Не нужно было быть искушённым в политике, чтобы понять
— Больно говорить об этом, — сказал старый генерал, — но я видел, как плакали очень суровые люди, глядя, как автоген вгрызался в корпуса новейших только что построенных кораблей…. Если политический курс не изменится…
— Но он не изменится, отец…
— И поэтому я БЛАГОСЛОВЛЯЮ тебя, сын мой, — Гурий Алексеевич наклонился к постели сына и крепко обнял его.
Нерешительность Льва Гурыча лежала в другой плоскости.
Всю жизнь он работал…. как бы точнее сказать, в области практических остронаправленных решений. Задачи при всей их сложности и опасности, были узко конкретны. Иванову не приходилось решать проблем государственной сложности, даже если он занимался предотвращением покушения на жизнь президента…
Теперь же он решался на совершенно новое для себя дело, на — политическую борьбу.

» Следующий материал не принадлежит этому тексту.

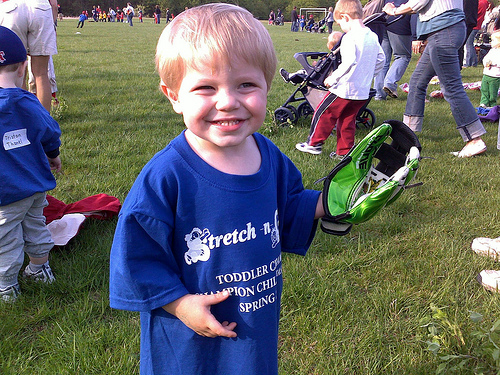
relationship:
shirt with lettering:
[103, 132, 336, 359] [184, 209, 282, 318]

Строго в рамках Конституции (заговор он отверг сразу, хорошо понимая, что замена одной-двух фигур не изменит курса, реализуемого этими фигурами), значит, неизбежен собственный выход на политическую арену, что само по себе было Льву Гурычу совсем не по нутру. — Сумею ли я? — спрашивал он себя.

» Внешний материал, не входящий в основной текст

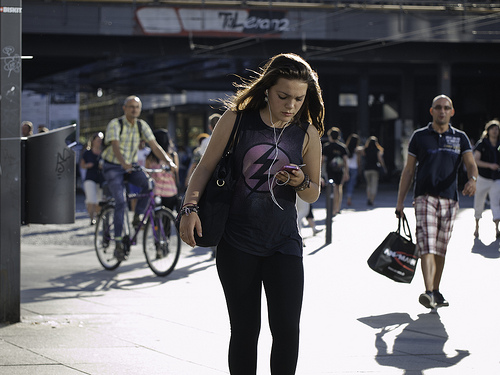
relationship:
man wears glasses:
[368, 89, 480, 312] [432, 103, 455, 114]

Сначала он мысленным взором прошёлся по действующим партиям и политикам.
Даже из имеющейся, совсем не объективной информации (а другой у него не было), читая между строк, домысливая недосказанное, оценивая и взвешивая на весах логики реалии политической жизни страны, он скоро понял, что из действующих "игроков" на этом поле, выбрать политиков практически способных изменить ситуацию, он не сможет. Чтобы влиться в чьи-то ряды, поддержать их мощью своего понимания обстановки и перспектив…. Нет, таких просто нет. И тогда он решился, тогда и потребовалась ему поддержка отца…
Итак, решено. Он, Иванов Лев Гурыч, полковник милиции, готовый выйти на пенсию, обязан, ОБЯЗАН стать политиком.
О-хо-хо!!! Сказать легко, а что и как нужно делать? Кого привлечь к работе? Где взять немалые деньги?
Начинать такое дело можно только тщательно продумав ВЕСЬ ПУТЬ, и в мельчайших деталях — дела первоочередные.
Что ж, думай Лёва, думай…. На ближайшие недели это твоя главная задача.
Прежде всего, насколько верна его оценка, что на политической арене страны примкнуть не к кому?